Rob Lutter, one of four councillors in the election to replace her, says he admires Mrs Arnott's "ability to relate to so many," and her "passion, skills, dedication, humility and long hours she has given to Napier".
Another Napier mayoral candidate, Roy Sye, said she had put her "heart and soul" into being mayor of Napier.
"I think she has done a wonderful job and now she is passing the baton onto a new mayor and a new team," Mr Sye said.
Cr Faye White says: "Her dedication and passion for the city is second to none. Barbara is like marshmallow when it comes to family, but when something affects Napier people's lives now or in the future, Barbara is steely and uncompromising."
To get away from it all, she found sailing, and has crewed with Napier Sailing Club members Bob Witham and Gilbert Duncan for many years.
"I don't think she had done it before," says Mr Witham, recalling the day he invited her to have a go in the boat.

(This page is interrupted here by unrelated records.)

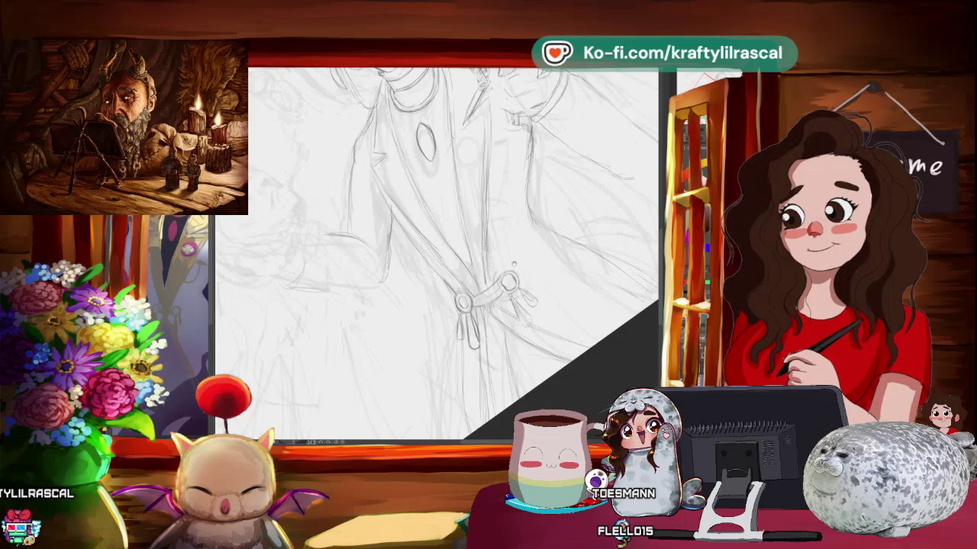
pyautogui.scroll(-5, 436, 254)
pyautogui.press('-')
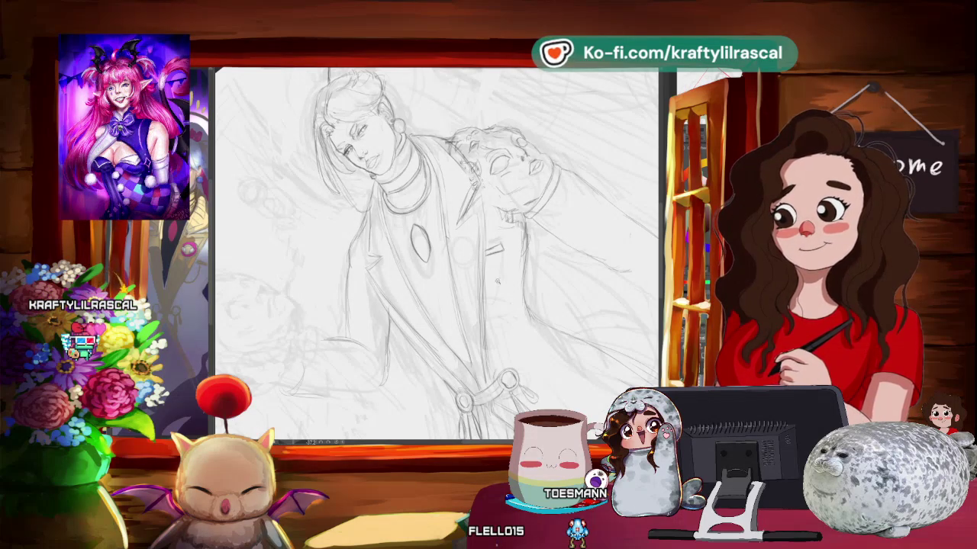
pyautogui.press('ctrl+0')
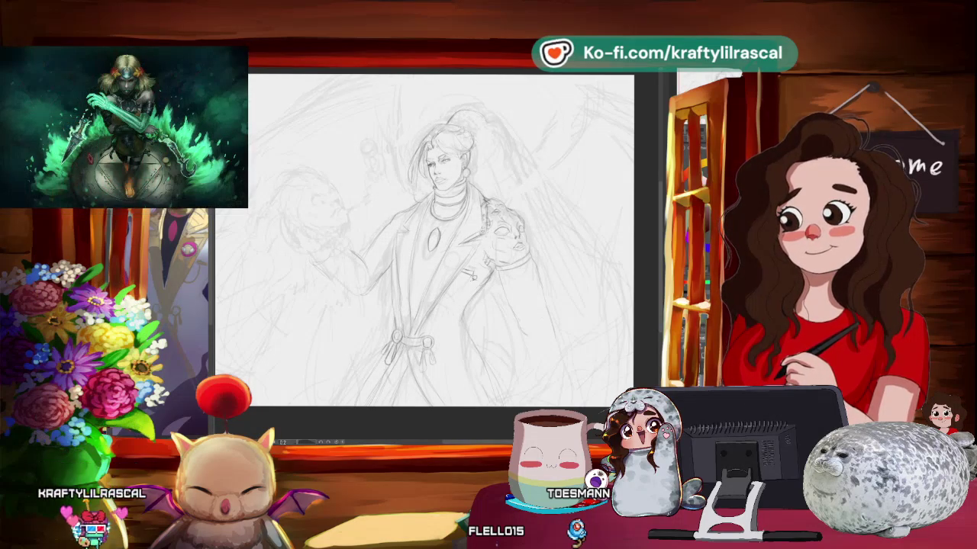
# - Lasso the small chest detail, restore the dropped selection, and apply a transform to it
pyautogui.moveTo(446, 256); pyautogui.dragTo(492, 278)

"But I think that for her it was a very good way of putting politics and everything else aside for four hours on a Saturday afternoon."
But it was more than that. They've competed in each summer for the last eight years in the national Noelex 25s championship, and won in rather painful circumstances at Nelson.
At the start of the last race, unaware they'd already sealed the series, their boat, Elderberry Wine, brushed up against another craft, with the Mayor's leg trapped between them.
She left Nelson for home the next day on crutches and with leg in plaster.
But it didn't stop her sailing, or hobbling into the office the next morning and carrying on with the job of Mayor of Napier.